§ TO DO:
The lines below from the one with "Power consumption (average): 850W" up to and including the one with "wall. And |" are what you should set down, exactly and without pictures.

§ GIVEN RECORDS:
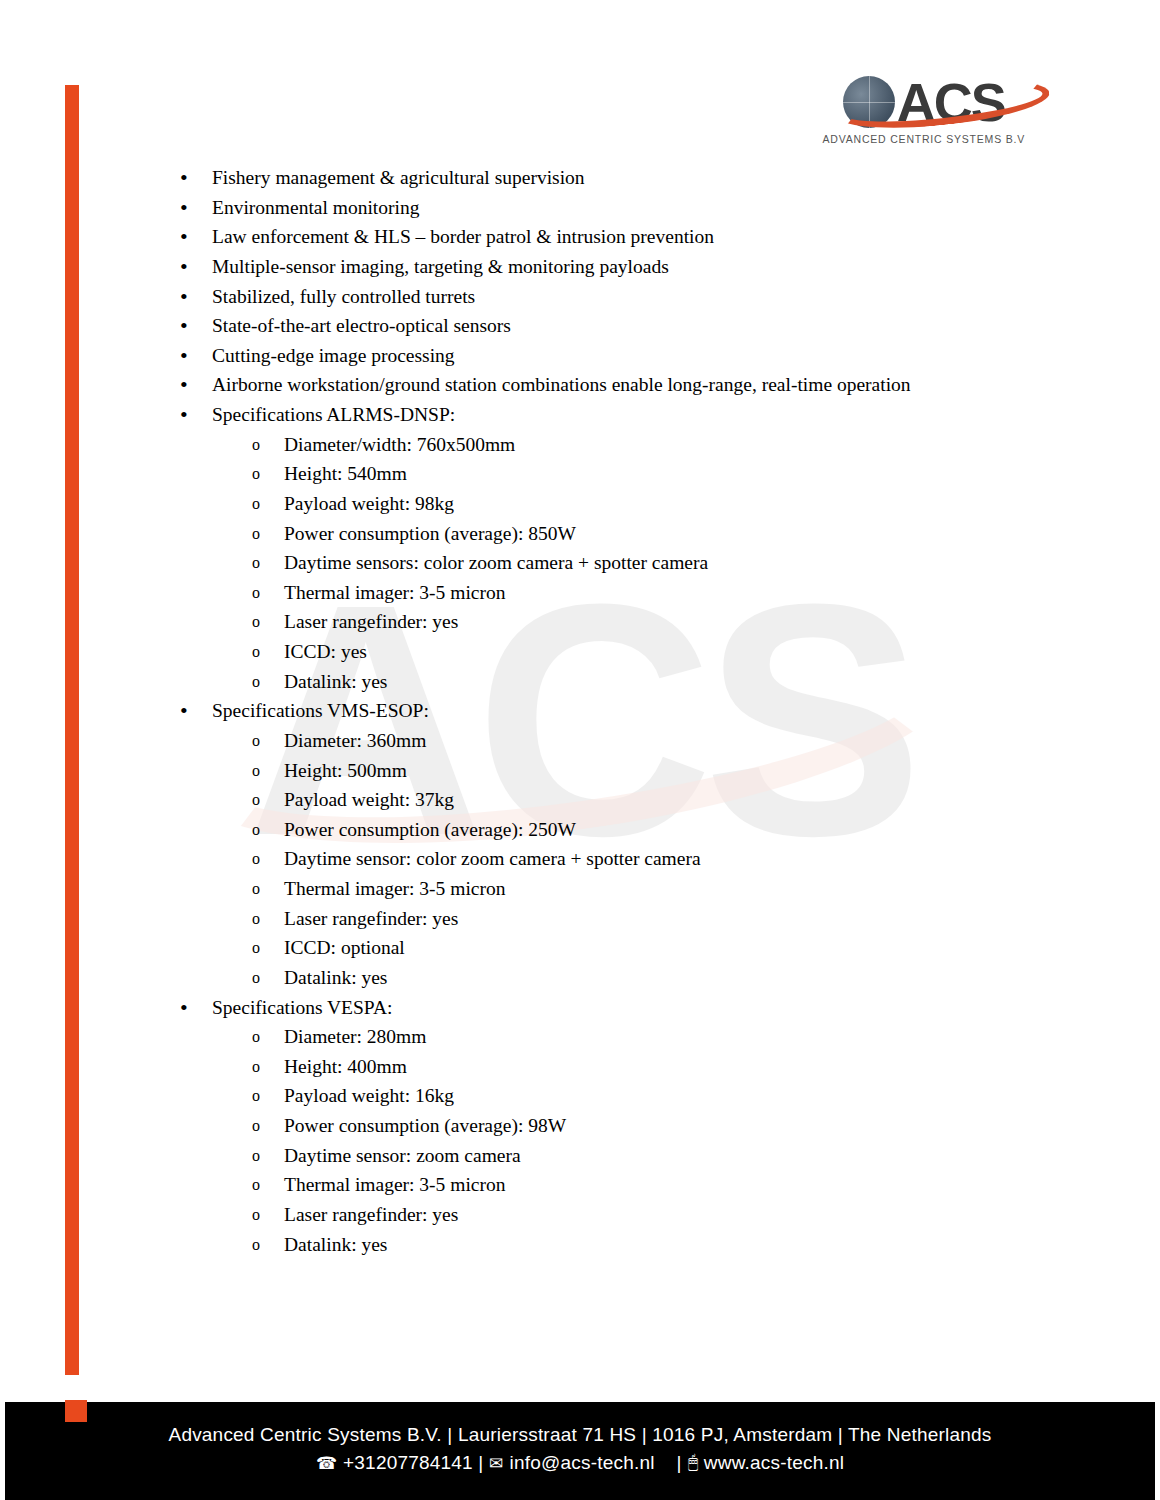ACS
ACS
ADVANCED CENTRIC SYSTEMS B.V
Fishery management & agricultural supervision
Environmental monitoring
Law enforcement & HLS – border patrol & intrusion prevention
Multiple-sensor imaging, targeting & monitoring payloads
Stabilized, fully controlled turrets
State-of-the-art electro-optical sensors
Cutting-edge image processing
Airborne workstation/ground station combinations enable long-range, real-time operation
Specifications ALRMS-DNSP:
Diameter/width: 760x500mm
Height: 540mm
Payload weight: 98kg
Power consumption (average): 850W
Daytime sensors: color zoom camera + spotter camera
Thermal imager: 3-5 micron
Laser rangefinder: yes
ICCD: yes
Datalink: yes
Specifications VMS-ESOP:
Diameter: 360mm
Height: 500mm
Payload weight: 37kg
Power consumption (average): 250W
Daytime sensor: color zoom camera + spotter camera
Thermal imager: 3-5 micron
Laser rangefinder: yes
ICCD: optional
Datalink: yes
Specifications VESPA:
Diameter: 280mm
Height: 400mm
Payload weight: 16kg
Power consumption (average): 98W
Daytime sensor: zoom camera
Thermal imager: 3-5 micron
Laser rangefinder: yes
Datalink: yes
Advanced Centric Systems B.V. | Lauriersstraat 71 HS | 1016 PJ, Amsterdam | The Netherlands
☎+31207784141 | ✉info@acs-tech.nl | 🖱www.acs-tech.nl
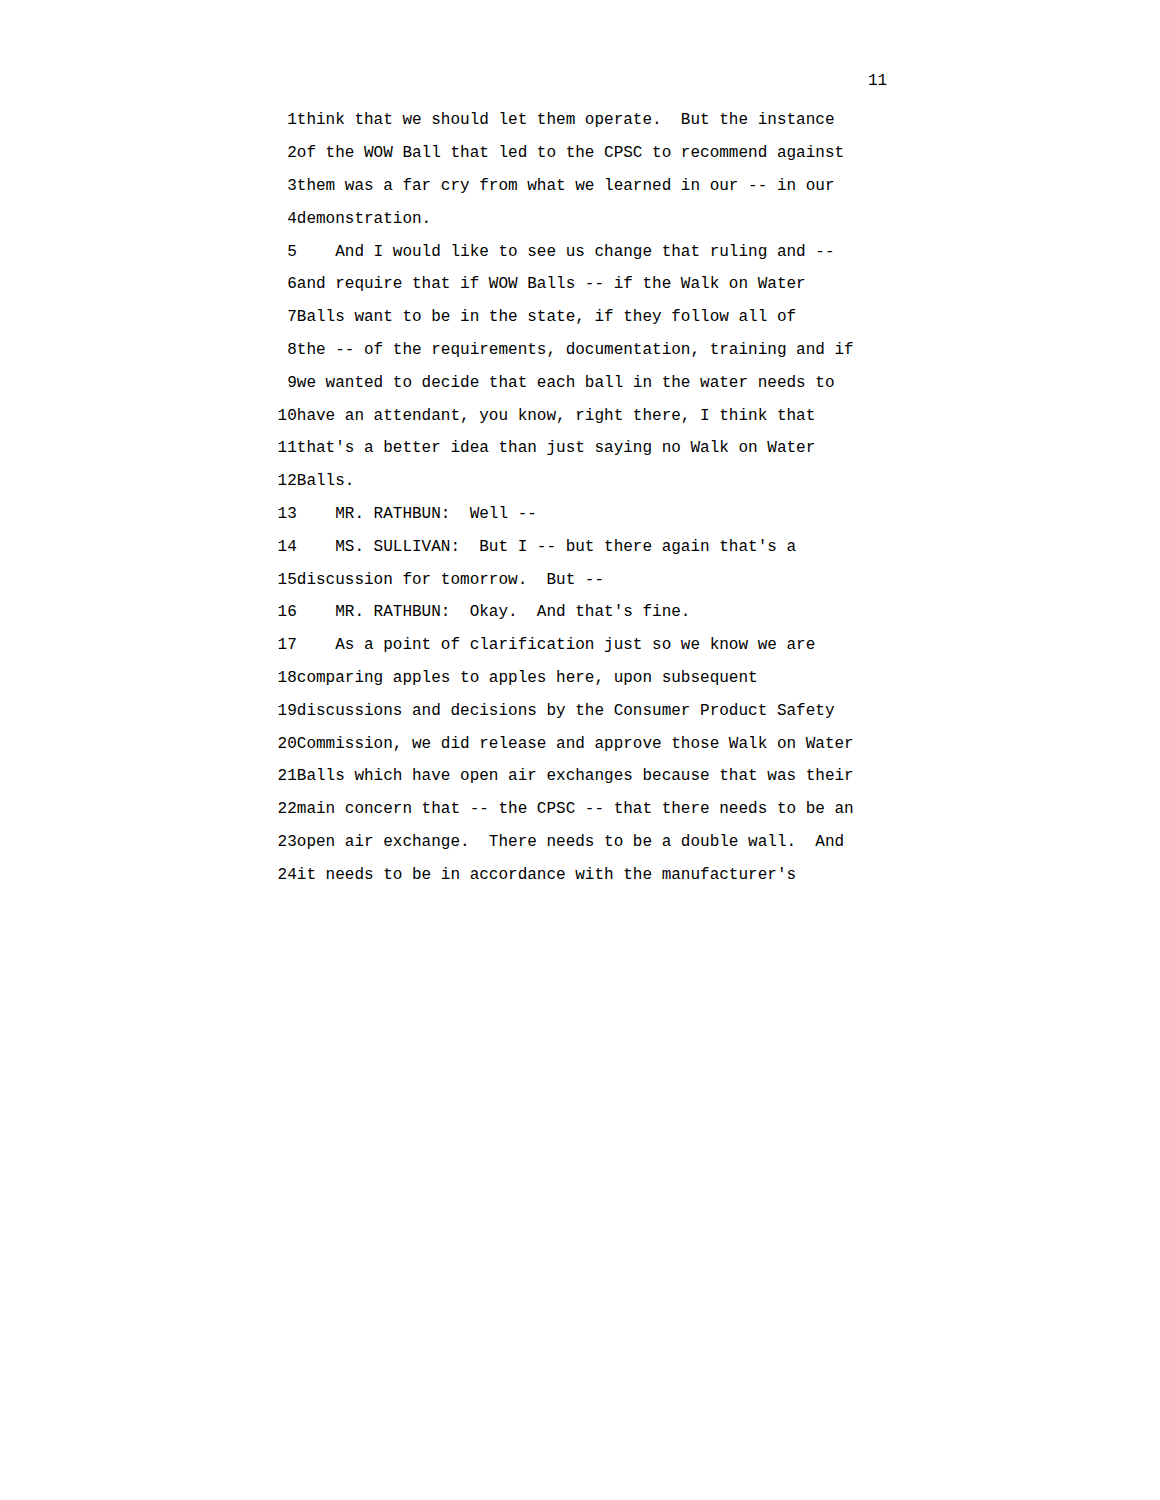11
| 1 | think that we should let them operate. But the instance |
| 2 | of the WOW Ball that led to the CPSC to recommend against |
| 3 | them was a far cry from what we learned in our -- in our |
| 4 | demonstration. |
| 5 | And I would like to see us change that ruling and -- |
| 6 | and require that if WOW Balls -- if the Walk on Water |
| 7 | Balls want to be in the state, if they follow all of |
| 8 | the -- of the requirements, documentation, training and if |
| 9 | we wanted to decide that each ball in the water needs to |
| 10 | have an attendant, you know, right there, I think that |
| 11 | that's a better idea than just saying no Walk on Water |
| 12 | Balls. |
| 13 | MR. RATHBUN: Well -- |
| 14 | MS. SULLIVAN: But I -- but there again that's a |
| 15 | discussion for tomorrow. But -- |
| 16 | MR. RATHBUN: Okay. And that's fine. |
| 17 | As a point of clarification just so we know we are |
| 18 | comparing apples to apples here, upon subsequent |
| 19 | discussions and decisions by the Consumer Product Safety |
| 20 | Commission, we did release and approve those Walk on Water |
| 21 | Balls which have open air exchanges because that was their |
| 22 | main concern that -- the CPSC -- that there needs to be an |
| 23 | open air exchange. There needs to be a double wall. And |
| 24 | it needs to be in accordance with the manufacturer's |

§ SOLUTION FOR THIS TASK:
Power consumption (average): 850W
Daytime sensors: color zoom camera + spotter camera
Thermal imager: 3-5 micron
Laser rangefinder: yes
ICCD: yes
Datalink: yes
Specifications VMS-ESOP:
Diameter: 360mm
Height: 500mm
Payload weight: 37kg
Power consumption (average): 250W
Daytime sensor: color zoom camera + spotter camera
Thermal imager: 3-5 micron
Laser rangefinder: yes
ICCD: optional
Datalink: yes
Specifications VESPA:
Diameter: 280mm
Height: 400mm
Payload weight: 16kg
Power consumption (average): 98W
Daytime sensor: zoom camera
Thermal imager: 3-5 micron
Laser rangefinder: yes
Datalink: yes
Advanced Centric Systems B.V. | Lauriersstraat 71 HS | 1016 PJ, Amsterdam | The Netherlands
☎+31207784141 | ✉info@acs-tech.nl | 🖱www.acs-tech.nl
11
| 1 | think that we should let them operate. But the instance |
| 2 | of the WOW Ball that led to the CPSC to recommend against |
| 3 | them was a far cry from what we learned in our -- in our |
| 4 | demonstration. |
| 5 | And I would like to see us change that ruling and -- |
| 6 | and require that if WOW Balls -- if the Walk on Water |
| 7 | Balls want to be in the state, if they follow all of |
| 8 | the -- of the requirements, documentation, training and if |
| 9 | we wanted to decide that each ball in the water needs to |
| 10 | have an attendant, you know, right there, I think that |
| 11 | that's a better idea than just saying no Walk on Water |
| 12 | Balls. |
| 13 | MR. RATHBUN: Well -- |
| 14 | MS. SULLIVAN: But I -- but there again that's a |
| 15 | discussion for tomorrow. But -- |
| 16 | MR. RATHBUN: Okay. And that's fine. |
| 17 | As a point of clarification just so we know we are |
| 18 | comparing apples to apples here, upon subsequent |
| 19 | discussions and decisions by the Consumer Product Safety |
| 20 | Commission, we did release and approve those Walk on Water |
| 21 | Balls which have open air exchanges because that was their |
| 22 | main concern that -- the CPSC -- that there needs to be an |
| 23 | open air exchange. There needs to be a double wall. And |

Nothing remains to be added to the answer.